Recently, I re-read a book which
was important to us over 25 years ago.
Voices of freedom: an oral history of the civil rights
movement from the 1950s through the 1980s By: Fayer, Steve; Flynn, Sarah;
Hampton, Henry.
When Congressman John Lewis died earlier this year, a friend
wrote to me, talking about Lewis’s heroism.
I knew I should know him, but I couldn’t remember. My
daughter Sarah told me, “A famous leader in the civil rights movement.”
My husband Murray reminded me of the book I’d read and
bought for him over 25 years ago, VOICES
OF FREEDOM.
I remembered the book and decided I’d like to read it again.
It was published in 1990, but it is still available as a kindle book.
This book is an oral history of the civil rights movement,
taken from interviews for the TV show “Eyes to the Prize.” The book covers
mostly the 1950s through the 80s, but it goes back to the beginning of the United
States, disagreements over slavery from the beginning, and those who fought for
rights of Black people throughout the country’s history.
Some storied included:
The Montgomery bus boycott, 1955-56. School desegregation in
Little Rock Arkansas, Central High School.
In 1959-60, student sit-ins for lunch counters. They had
workshops to prepare for this with non-violence, how to protect their heads
from beatings, how to protect each other, how to not strike back when they were
hit, how to show respect for the workers in the restaurants. This is where I
first heard of John Lewis, in 1960 when he was a twenty-year-old college
student in Nashville.
The Freedom Ride of 1961, where we again met John Lewis.
Both blacks and whites joining together on interstate bus rides.
The beginning of SNCC, Student Non-Violent Coordination
Committee.
James Meredith, the first black student to attend Old Miss
in 1962, the University of Mississippi.
In 1963, the March on Washington, with speeches from both John
Lewis and Dr. Martin Luther King Jr.
1963, the bombing of a church in Birmingham with the death
of four children.
1965, Selma, Alabama bridge, marching from Selma to
Montgomery.
The Voting Rights Act, signed in August, 1965.
1967-68, Dr. Martin Luther King’ Jr.’s last work and
assassination.
1970-71 prison uprising in New York State, call for reform.
In 1972 Gary, Indiana, they held a Black Political
Convention—Unity Without Uniformity.
Other issues discussed were bussing, affirmative action,
Equal Opportunity, better housing, better education.

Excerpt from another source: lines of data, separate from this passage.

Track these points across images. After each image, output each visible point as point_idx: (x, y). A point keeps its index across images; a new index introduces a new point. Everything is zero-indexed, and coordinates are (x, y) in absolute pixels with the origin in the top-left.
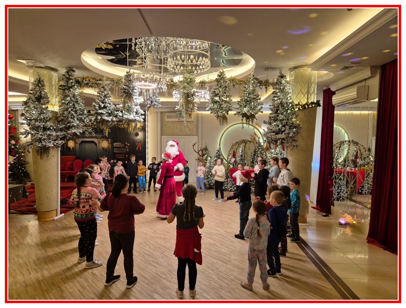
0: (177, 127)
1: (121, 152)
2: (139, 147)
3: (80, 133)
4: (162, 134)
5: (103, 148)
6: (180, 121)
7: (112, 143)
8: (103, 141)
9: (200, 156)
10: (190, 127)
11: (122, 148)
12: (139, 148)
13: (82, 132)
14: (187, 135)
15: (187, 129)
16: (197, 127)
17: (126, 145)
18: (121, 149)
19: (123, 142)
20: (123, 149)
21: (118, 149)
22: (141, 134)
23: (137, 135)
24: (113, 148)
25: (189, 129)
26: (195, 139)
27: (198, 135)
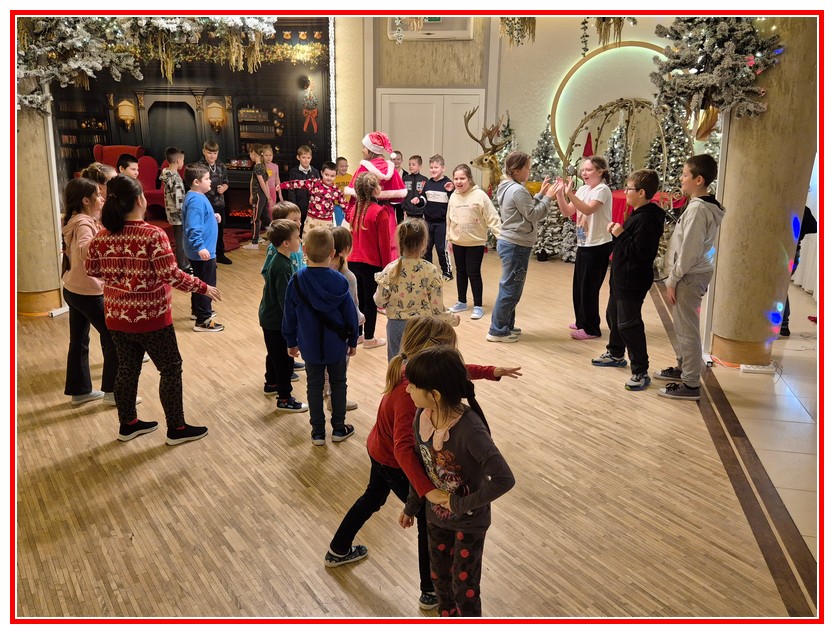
0: (423, 61)
1: (261, 136)
2: (310, 120)
3: (95, 72)
4: (378, 83)
5: (212, 126)
6: (433, 41)
7: (235, 110)
8: (211, 102)
9: (486, 150)
10: (464, 60)
11: (264, 123)
12: (310, 124)
13: (100, 67)
14: (452, 85)
15: (454, 66)
16: (484, 57)
17: (272, 116)
18: (259, 128)
19: (264, 106)
20: (265, 128)
21: (253, 127)
22: (315, 82)
23: (304, 84)
24: (237, 124)
25: (459, 65)
26: (475, 98)
27: (485, 85)
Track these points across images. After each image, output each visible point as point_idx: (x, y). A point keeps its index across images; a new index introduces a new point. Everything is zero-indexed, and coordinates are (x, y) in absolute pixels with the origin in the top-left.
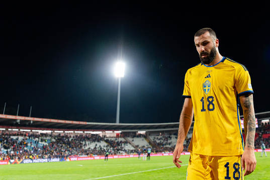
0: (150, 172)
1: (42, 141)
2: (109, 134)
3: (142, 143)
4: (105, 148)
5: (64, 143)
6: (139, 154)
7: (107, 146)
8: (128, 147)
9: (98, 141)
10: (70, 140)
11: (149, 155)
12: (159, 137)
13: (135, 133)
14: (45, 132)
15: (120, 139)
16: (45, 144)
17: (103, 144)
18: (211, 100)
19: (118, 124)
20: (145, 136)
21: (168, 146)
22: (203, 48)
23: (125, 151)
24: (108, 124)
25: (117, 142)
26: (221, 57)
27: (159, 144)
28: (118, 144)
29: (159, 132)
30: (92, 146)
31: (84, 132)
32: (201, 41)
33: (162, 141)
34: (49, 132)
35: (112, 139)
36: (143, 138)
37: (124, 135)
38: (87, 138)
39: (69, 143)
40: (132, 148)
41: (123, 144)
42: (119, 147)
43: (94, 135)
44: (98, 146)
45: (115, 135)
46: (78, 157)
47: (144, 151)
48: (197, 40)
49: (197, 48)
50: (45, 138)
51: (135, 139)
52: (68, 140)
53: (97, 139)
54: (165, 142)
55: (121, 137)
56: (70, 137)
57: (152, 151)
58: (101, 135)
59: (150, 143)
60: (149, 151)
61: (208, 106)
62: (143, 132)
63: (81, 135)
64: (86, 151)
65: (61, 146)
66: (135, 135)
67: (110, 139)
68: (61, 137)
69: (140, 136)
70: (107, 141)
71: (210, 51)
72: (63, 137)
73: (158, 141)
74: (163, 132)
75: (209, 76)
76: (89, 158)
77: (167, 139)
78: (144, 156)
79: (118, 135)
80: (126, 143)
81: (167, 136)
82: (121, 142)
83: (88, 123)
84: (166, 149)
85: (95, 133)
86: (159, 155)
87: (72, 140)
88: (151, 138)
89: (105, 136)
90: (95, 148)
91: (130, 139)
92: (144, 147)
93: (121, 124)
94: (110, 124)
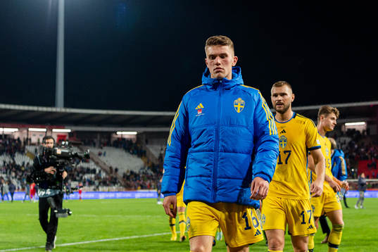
2: (37, 134)
9: (9, 153)
13: (109, 134)
19: (60, 109)
24: (35, 108)
51: (106, 149)
62: (129, 134)
66: (109, 141)
79: (62, 138)
80: (87, 158)
89: (27, 141)
91: (93, 150)
93: (69, 110)
94: (41, 109)
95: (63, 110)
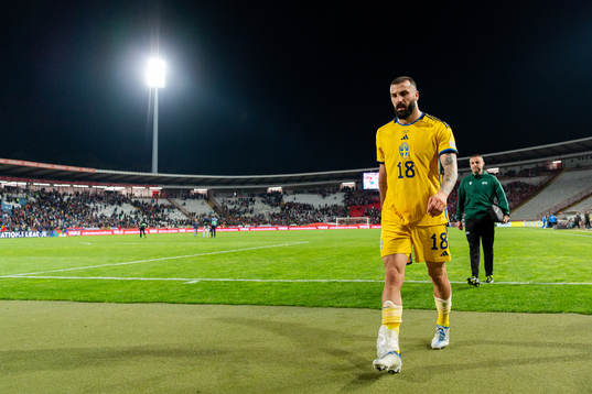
0: (216, 255)
1: (9, 200)
2: (139, 191)
3: (200, 208)
4: (133, 216)
5: (55, 205)
6: (196, 228)
7: (136, 213)
8: (176, 215)
9: (120, 204)
10: (65, 199)
11: (213, 228)
12: (233, 199)
13: (189, 191)
14: (13, 184)
15: (160, 202)
16: (16, 206)
17: (127, 209)
18: (410, 165)
19: (155, 174)
20: (207, 198)
21: (247, 215)
22: (400, 99)
23: (170, 221)
25: (156, 206)
26: (420, 113)
27: (232, 212)
28: (158, 209)
29: (232, 191)
30: (108, 211)
31: (90, 187)
32: (400, 90)
33: (238, 207)
34: (22, 184)
35: (146, 201)
36: (203, 200)
37: (168, 194)
38: (98, 198)
39: (63, 206)
40: (184, 218)
41: (166, 210)
42: (160, 215)
43: (112, 192)
44: (118, 212)
45: (151, 194)
46: (82, 231)
47: (205, 221)
48: (394, 89)
49: (393, 99)
50: (15, 195)
51: (188, 201)
52: (62, 200)
53: (117, 199)
54: (244, 208)
55: (161, 197)
56: (64, 194)
57: (219, 223)
58: (124, 193)
59: (215, 208)
60: (214, 223)
61: (407, 172)
62: (202, 190)
63: (86, 193)
64: (96, 220)
65: (49, 211)
66: (187, 195)
67: (141, 200)
68: (47, 194)
69: (197, 196)
70: (136, 204)
71: (408, 103)
72: (50, 194)
73: (230, 207)
74: (238, 191)
75: (405, 137)
76: (105, 233)
77: (246, 203)
78: (206, 231)
79: (155, 194)
80: (172, 207)
81: (246, 197)
82: (162, 206)
83: (97, 171)
84: (245, 221)
85: (111, 189)
86: (232, 230)
87: (69, 200)
88: (219, 201)
89: (131, 195)
90: (114, 215)
91: (179, 202)
92: (204, 215)
93: (161, 175)
94: (141, 174)
95: (157, 175)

This is a book of history, but recent history, and I
believe, a very important issue for us to think about right now. It’s important
to remember these people who worked so hard and gave so much. I pray and ask
God for wisdom to help us to find peace in our own times.
Others mentioned in the book: Emmett Till; Ralph Abernathy;
Daisy Bates; Medgar Evers; Fred Shuttlesworth; A. Philip Randolph; Fannie Lou
Hamer; Bob Moses; Amelia Bointon Robinson; Stokely Carmichael; Huey Newton;
Sonia Sanchez; Roger Wilkins; Paula Giddings; Marian Logan; William O’Neal;
Elliott James Barkley; Jesse Jackson; Ben Chavis; Richard Hatcher; Ron Walters;
Phyllis Ellison; Ethel Mae Matthews; Maynard Jackson; Yusef Hawkins.